Es muss den Tieren dabei nicht "gut" gehen, wie Industrie-Bauern regelmäßig beteuern. Es ist bereits profitabel, wenn die meisten Tiere überleben. Bei der Planung neuer Massentierhaltung werden Sterberaten bereits einkalkuliert.
Für diese Industrie-Bauern sind Tiere bloß Mittel zum Zweck. Wie ein Stück Holz.
Doch sie leiden. Oft entsetzlich und über viele Wochen und Monate hinweg.
"Nutztiere" in Deutschland leiden unvorstellbar. Die Macht der Bauern-Verbände ist etwa so groß wie die der Automobilindustrie. Zugleich pflegen deren Lobbyisten und Talkshow-Rabulisten das Märchen vom armen Bauern, der ums Überleben kämpft. Unverstanden von den Großstädtern, die doch gar keine Ahnung hätten.
Und ja, es gibt sie, die ehrlichen, anständigen Bauern. Allein: Von den Bauernverbänden werden sie kaum unterstützt. Sie haben ihre eigenen Vereinigungen. Bio-Verbände, zum Beispiel. Werden von ihren Industrie-Kollegen belächelt und oft sogar bekämpft.
Das deutsche Tierschutzgesetz ist im internationalen Vergleich Mittelmaß - die Durchsetzung jedoch katastrophal. Das Gesetz, das Tiere vor vielen Arten von Quälerei schützen soll, wird schlicht nicht wirksam umgesetzt. Oder anders gesagt: Es ist die Ausnahme, dass in einem Betrieb wirksame Kontrollen stattfinden, die Tierquälerei nachhaltig unterbinden.
Und die Agrar-Lobby (also die Lobby der Industrie-Tierhalter) tut ihr Bestes, damit sich daran nichts ändert. Sie schaltet Marketing-Kampagnen, die den Verbraucher für dumm verkaufen. Die ihnen Verantwortlichkeit vorgaukeln, wo Kriminalität an der Tagesordnung ist. Und damit schadet die Agrar-Lobby selbst dem Berufsbild der Bauern und Landwirte in Deutschland.

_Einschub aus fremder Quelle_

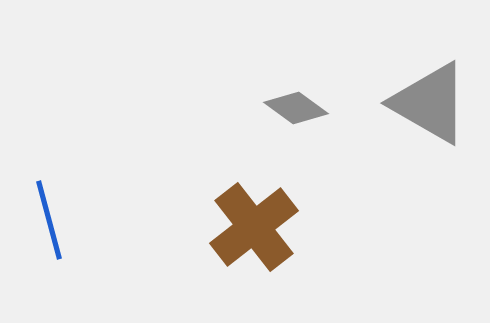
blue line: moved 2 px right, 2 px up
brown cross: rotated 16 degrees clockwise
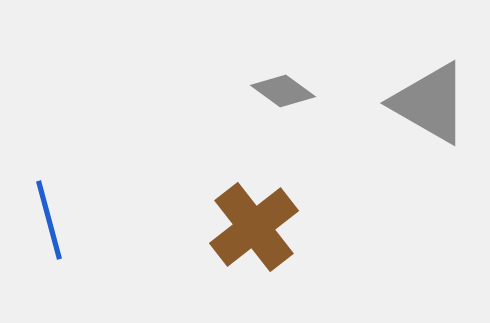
gray diamond: moved 13 px left, 17 px up
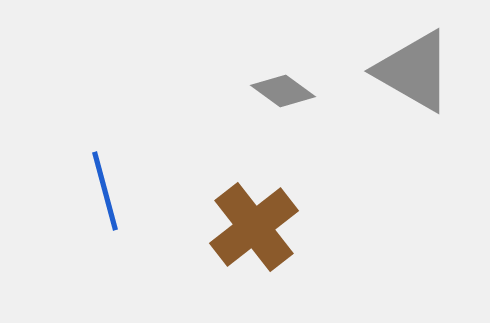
gray triangle: moved 16 px left, 32 px up
blue line: moved 56 px right, 29 px up
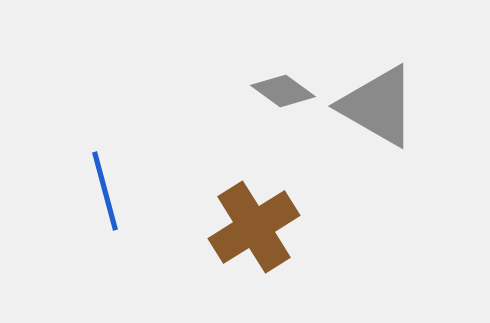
gray triangle: moved 36 px left, 35 px down
brown cross: rotated 6 degrees clockwise
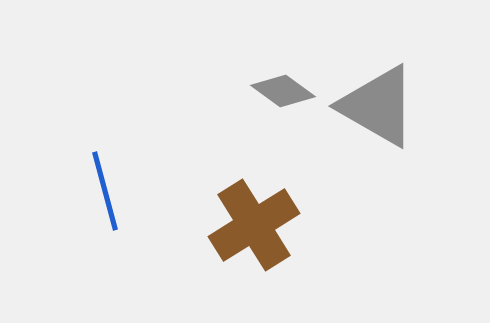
brown cross: moved 2 px up
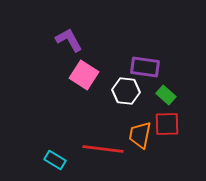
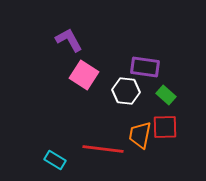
red square: moved 2 px left, 3 px down
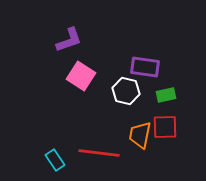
purple L-shape: rotated 100 degrees clockwise
pink square: moved 3 px left, 1 px down
white hexagon: rotated 8 degrees clockwise
green rectangle: rotated 54 degrees counterclockwise
red line: moved 4 px left, 4 px down
cyan rectangle: rotated 25 degrees clockwise
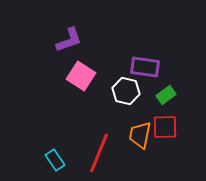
green rectangle: rotated 24 degrees counterclockwise
red line: rotated 75 degrees counterclockwise
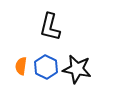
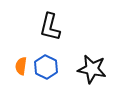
black star: moved 15 px right
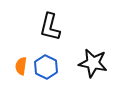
black star: moved 1 px right, 6 px up
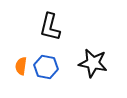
blue hexagon: rotated 15 degrees counterclockwise
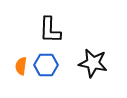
black L-shape: moved 3 px down; rotated 12 degrees counterclockwise
blue hexagon: moved 2 px up; rotated 10 degrees counterclockwise
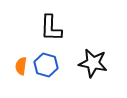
black L-shape: moved 1 px right, 2 px up
blue hexagon: rotated 15 degrees clockwise
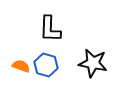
black L-shape: moved 1 px left, 1 px down
orange semicircle: rotated 102 degrees clockwise
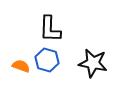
blue hexagon: moved 1 px right, 5 px up
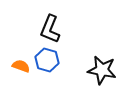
black L-shape: rotated 20 degrees clockwise
black star: moved 9 px right, 7 px down
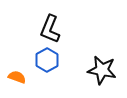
blue hexagon: rotated 15 degrees clockwise
orange semicircle: moved 4 px left, 11 px down
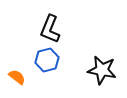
blue hexagon: rotated 15 degrees clockwise
orange semicircle: rotated 18 degrees clockwise
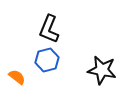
black L-shape: moved 1 px left
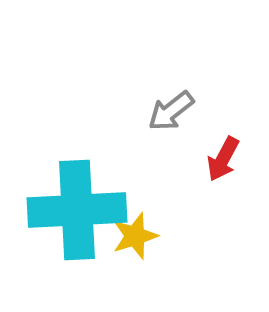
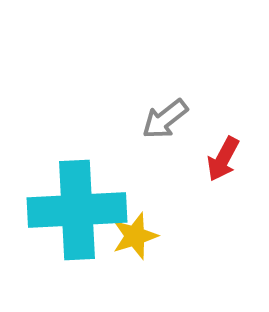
gray arrow: moved 6 px left, 8 px down
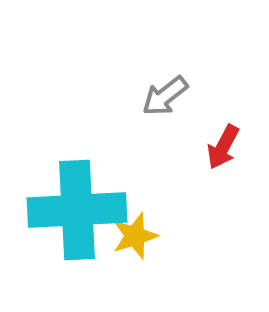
gray arrow: moved 23 px up
red arrow: moved 12 px up
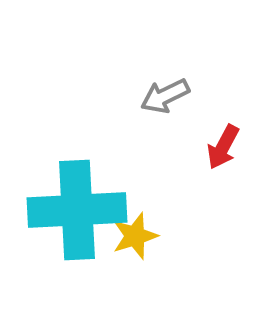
gray arrow: rotated 12 degrees clockwise
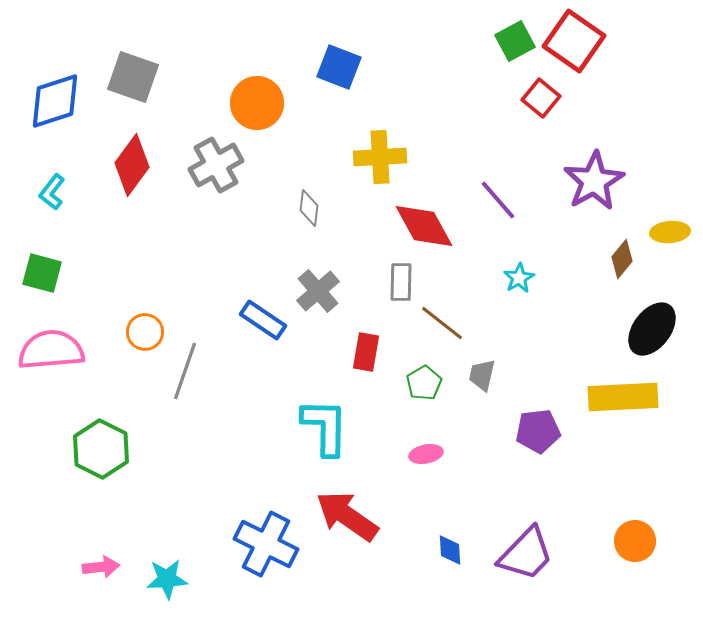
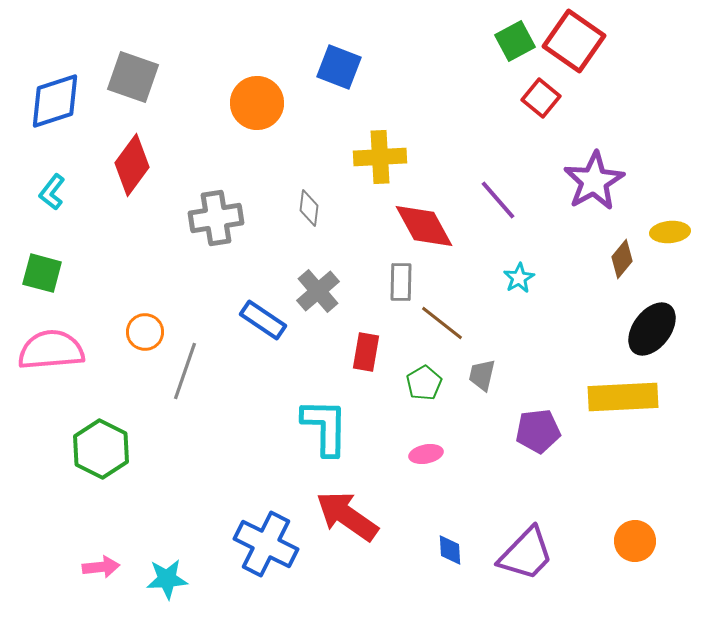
gray cross at (216, 165): moved 53 px down; rotated 20 degrees clockwise
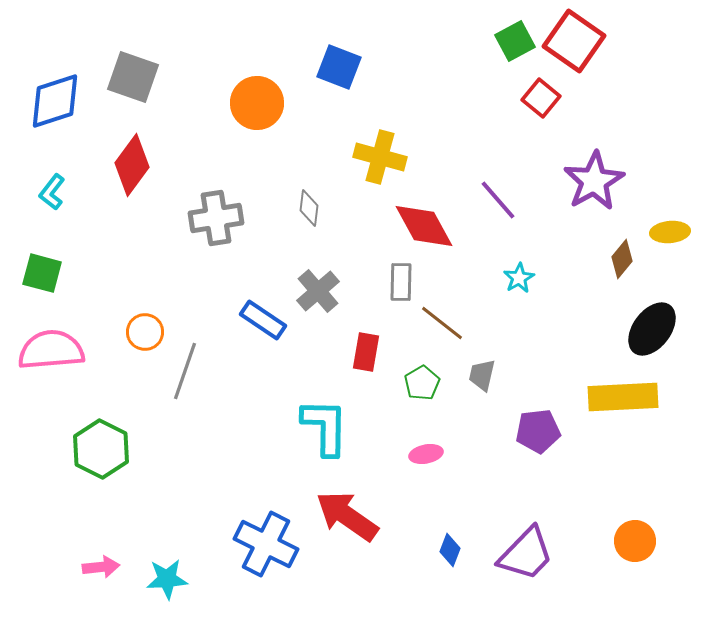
yellow cross at (380, 157): rotated 18 degrees clockwise
green pentagon at (424, 383): moved 2 px left
blue diamond at (450, 550): rotated 24 degrees clockwise
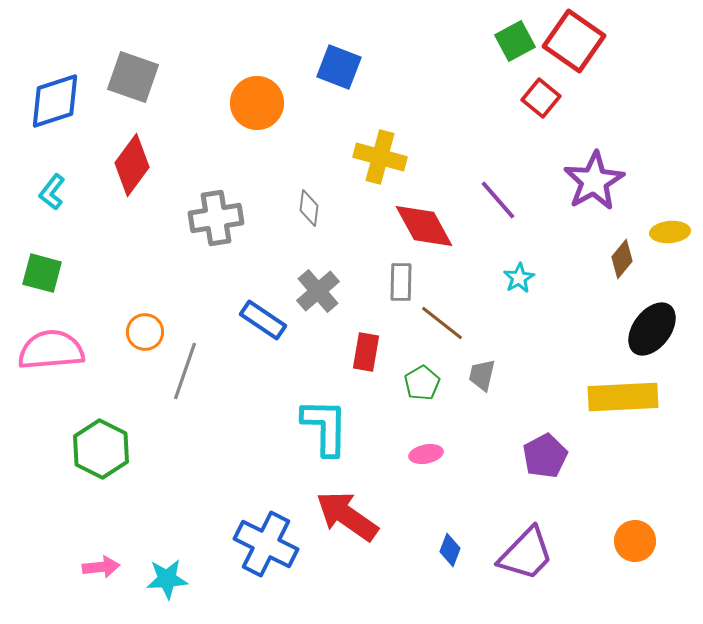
purple pentagon at (538, 431): moved 7 px right, 25 px down; rotated 21 degrees counterclockwise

Denn es gäbe Möglichkeiten, um den Tierschutz in Deutschland zu stärken - und die Durchsetzung des Gesetzes zu verbessern. Tierhalter sollten ein Interesse daran haben. Denn nie war das Image der Bauern in Deutschland so schlecht wie heute. Zu Unrecht, denn viele Bauern haben durchaus eine Berufs-Ehre und leisten redliche Arbeit.
Wirksame Maßnahmen wären zum Beispiel:
- Unangemeldete Kontrollen durch unabhängige, überregional tätige Stellen (also nicht der Tierarzt vom Nachbardorf, den man beim Stammtisch regelmäßig trifft)
- Konsequente Bestrafung von notorischen Tierquälern, bis hin zum Tierhaltungsverbot.
- Videoüberwachung in kritischen Bereichen und ein Sachkundenachweis für Tierhalter.
Landwirte, Agrar-Funktionäre und Politiker, die solche Maßnahmen ablehnen, stärken jene, die das Tierschutzgesetz mit Füßen treten. Und sie schwächen den Verbraucherschutz. Denn wo keine Kontrollen stattfinden, gedeiht die Kriminalität.